Lines from the one containing "left shoulder: (68, 108)" through the last one in the data below: write them out word for word, and only them.

- Opening Delimiter -

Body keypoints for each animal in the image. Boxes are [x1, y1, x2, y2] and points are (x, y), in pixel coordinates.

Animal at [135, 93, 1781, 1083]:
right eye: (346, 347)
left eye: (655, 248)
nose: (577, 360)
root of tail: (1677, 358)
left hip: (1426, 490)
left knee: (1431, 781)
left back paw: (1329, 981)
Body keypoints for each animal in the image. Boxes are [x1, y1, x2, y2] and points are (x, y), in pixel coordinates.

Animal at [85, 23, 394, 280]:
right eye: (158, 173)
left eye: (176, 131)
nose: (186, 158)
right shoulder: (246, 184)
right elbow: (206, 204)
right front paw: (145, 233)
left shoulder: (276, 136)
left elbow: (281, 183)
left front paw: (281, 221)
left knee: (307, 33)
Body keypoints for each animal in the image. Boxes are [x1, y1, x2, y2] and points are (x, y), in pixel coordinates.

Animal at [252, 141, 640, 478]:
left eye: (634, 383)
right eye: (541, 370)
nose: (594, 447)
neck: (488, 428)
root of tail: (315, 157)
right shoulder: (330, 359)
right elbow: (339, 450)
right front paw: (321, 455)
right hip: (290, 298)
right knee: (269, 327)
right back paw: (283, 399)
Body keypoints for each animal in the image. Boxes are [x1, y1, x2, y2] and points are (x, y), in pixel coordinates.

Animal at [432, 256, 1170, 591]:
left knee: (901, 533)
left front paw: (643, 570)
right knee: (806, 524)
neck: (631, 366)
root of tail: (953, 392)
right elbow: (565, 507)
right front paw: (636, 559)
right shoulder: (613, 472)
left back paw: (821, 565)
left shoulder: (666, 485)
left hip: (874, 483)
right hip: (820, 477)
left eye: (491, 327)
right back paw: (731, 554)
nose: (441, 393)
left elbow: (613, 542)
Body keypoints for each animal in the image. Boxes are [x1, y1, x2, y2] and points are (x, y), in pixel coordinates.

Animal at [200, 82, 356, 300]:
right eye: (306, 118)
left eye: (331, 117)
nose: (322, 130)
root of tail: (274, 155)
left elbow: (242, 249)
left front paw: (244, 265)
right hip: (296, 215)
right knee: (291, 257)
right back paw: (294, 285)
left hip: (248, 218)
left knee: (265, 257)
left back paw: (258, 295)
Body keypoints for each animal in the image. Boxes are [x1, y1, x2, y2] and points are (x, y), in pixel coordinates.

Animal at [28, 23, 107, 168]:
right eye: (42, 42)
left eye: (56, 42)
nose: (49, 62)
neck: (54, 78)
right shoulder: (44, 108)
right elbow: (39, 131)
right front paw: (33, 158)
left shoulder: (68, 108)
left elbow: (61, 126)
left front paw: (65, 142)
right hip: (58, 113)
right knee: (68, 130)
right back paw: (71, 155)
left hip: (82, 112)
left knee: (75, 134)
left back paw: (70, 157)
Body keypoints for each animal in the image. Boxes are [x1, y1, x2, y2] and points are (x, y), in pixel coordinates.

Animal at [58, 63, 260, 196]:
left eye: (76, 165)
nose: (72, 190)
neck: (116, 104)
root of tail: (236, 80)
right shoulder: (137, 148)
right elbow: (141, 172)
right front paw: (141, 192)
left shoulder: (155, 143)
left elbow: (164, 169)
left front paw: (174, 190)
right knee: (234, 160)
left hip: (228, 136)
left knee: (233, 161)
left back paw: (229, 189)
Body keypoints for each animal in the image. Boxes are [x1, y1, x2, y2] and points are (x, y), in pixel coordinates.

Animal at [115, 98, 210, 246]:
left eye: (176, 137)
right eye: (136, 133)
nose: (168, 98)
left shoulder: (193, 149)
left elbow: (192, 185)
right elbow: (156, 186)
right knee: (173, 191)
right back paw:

- Closing Delimiter -

### ANSWER
left shoulder: (68, 108)
left elbow: (61, 126)
left front paw: (65, 142)
right hip: (58, 113)
right knee: (68, 130)
right back paw: (71, 155)
left hip: (82, 112)
left knee: (75, 134)
left back paw: (70, 157)
Body keypoints for each animal in the image. Boxes are [x1, y1, x2, y2] and points are (x, y), in pixel coordinates.

Animal at [58, 63, 260, 196]:
left eye: (76, 165)
nose: (72, 190)
neck: (116, 104)
root of tail: (236, 80)
right shoulder: (137, 148)
right elbow: (141, 172)
right front paw: (141, 192)
left shoulder: (155, 143)
left elbow: (164, 169)
left front paw: (174, 190)
right knee: (234, 160)
left hip: (228, 136)
left knee: (233, 161)
left back paw: (229, 189)
Body keypoints for each animal in the image. Boxes are [x1, y1, x2, y2] and points are (x, y), in pixel coordinates.

Animal at [115, 98, 210, 246]:
left eye: (176, 137)
right eye: (136, 133)
nose: (168, 98)
left shoulder: (193, 149)
left elbow: (192, 185)
right elbow: (156, 186)
right knee: (173, 191)
right back paw:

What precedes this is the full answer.